The Department of Personnel and Training on the weekend made three key appointments to the Rashtrapati Bhavan to aid incoming President Ram Nath Kovind in the discharge of his duties.

Bharat Lal, an Indian Forest Service officer from Gujarat will be joint secretary to the president.

Senior journalist Ashok Malik, known to be a supporter of Prime Minister Narendra Modi, has been brought in as press secretary to the president. Sanjay Kothari, former secretary in the Department of Personnel and Training, will be secretary to the president.

Trusted hands

It is a convention that the new president gets to choose the officers who will take care of administrative responsibilities at the Rashtrapati Bhavan. A former senior official who worked in the Rashtrapati Bhavan said usually the request for specific officers comes from the president-elect. “It is then considered by the Department of Personnel and Training and a notification is issued,” the officer added, asking to remain unidentified.
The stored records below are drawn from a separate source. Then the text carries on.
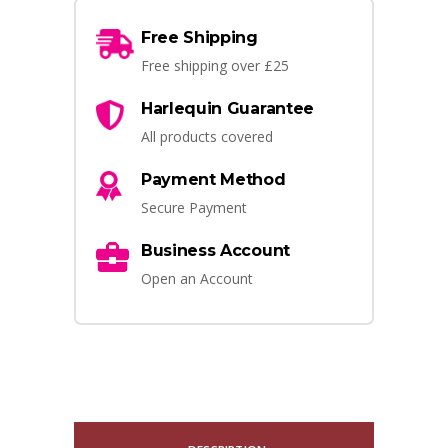
Free Shipping
Free shipping over £25
Harlequin Guarantee
All products covered
Payment Method
Secure Payment
Business Account
Open an Account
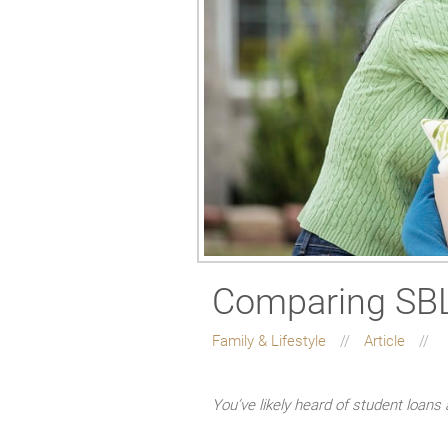
Comparing SBLs
Family & Lifestyle
Article
You’ve likely heard of student loans 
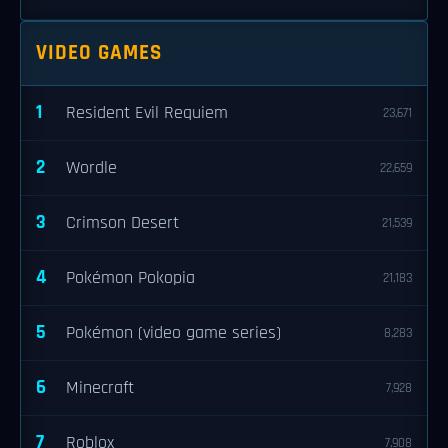
VIDEO GAMES
1
Resident Evil Requiem
23,671
2
Wordle
22,659
3
Crimson Desert
21,539
4
Pokémon Pokopia
21,183
5
Pokémon (video game series)
8,283
6
Minecraft
7,928
7
Roblox
7,908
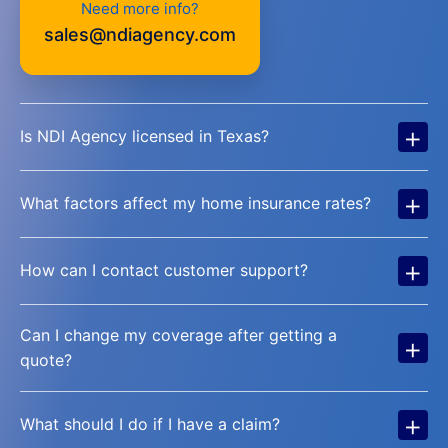
Need more info?
sales@ndiagency.com
+
Is NDI Agency licensed in Texas?
+
What factors affect my home insurance rates?
+
How can I contact customer support?
Can I change my coverage after getting a
+
quote?
+
What should I do if I have a claim?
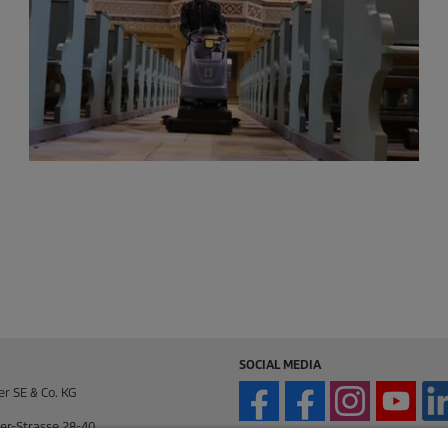
SOCIAL MEDIA
er SE & Co. KG
er-Strasse 28-40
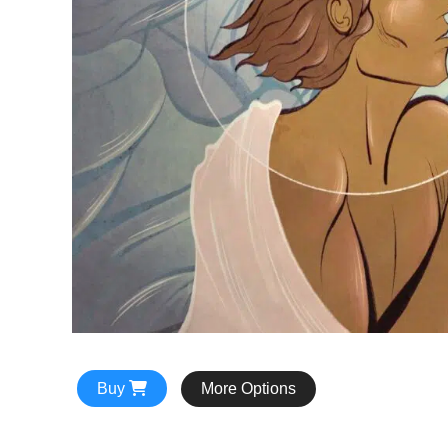
Buy
More Options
Rarely does the government refuse to shift an officer of the president’s choice to the Rashtrapati Bhavan. “Unless the officer sought is absolutely necessary for the functioning of the government, they would be deputed immediately,” he said.

In the case of the recent appointments, though, Delhi’s bureaucratic circle is abuzz with discussions on whether the officers were independently requested by the president-elect or they were suggested by the Prime Minister’s Office.

Lal is known to be a confidant of Modi. As Gujarat’s resident commissioner from 2010 to 2014, he was Modi’s pointsman in Delhi. In 2014, he was a serious contender for the post of Joint Secretary in the Prime Minister’s Office.

The other two appointees are also known for their proximity to the Prime Minister’s Office. Kothari is considered close to PK Mishra, the additional principal secretary to the prime minister. The retired IAS officer will now fill the most important bureaucratic post in the country’s highest constitutional office.

Close coordination

Several bureaucrats told Scroll.in that these appointment may have been made to ensure swift and proper coordination between the Prime Minister’s Office and the Rashtrapati Bhavan. Moreover, there was nothing wrong in the president-elect asking for specific officers before taking oath as arrangements for the swearing-in have to be taken care of.

A retired official, however, also pointed to outgoing President Pranab Mukherjee’s farewell speech, in which he cautioned against the arbitrary use of ordinances. “Rashtrapati Bhavan plays an important role when it comes to ordinances as the president has to promulgate them,” he said. “Therefore, officers well aware of the government’s intentions could cut time taken in clearing the ordinances.”

Corrections and clarifications: An earlier version of this article had erroneously stated that Indian Forest Service Officer Bharat Lal was a joint secretary in the Prime Minister’s Office.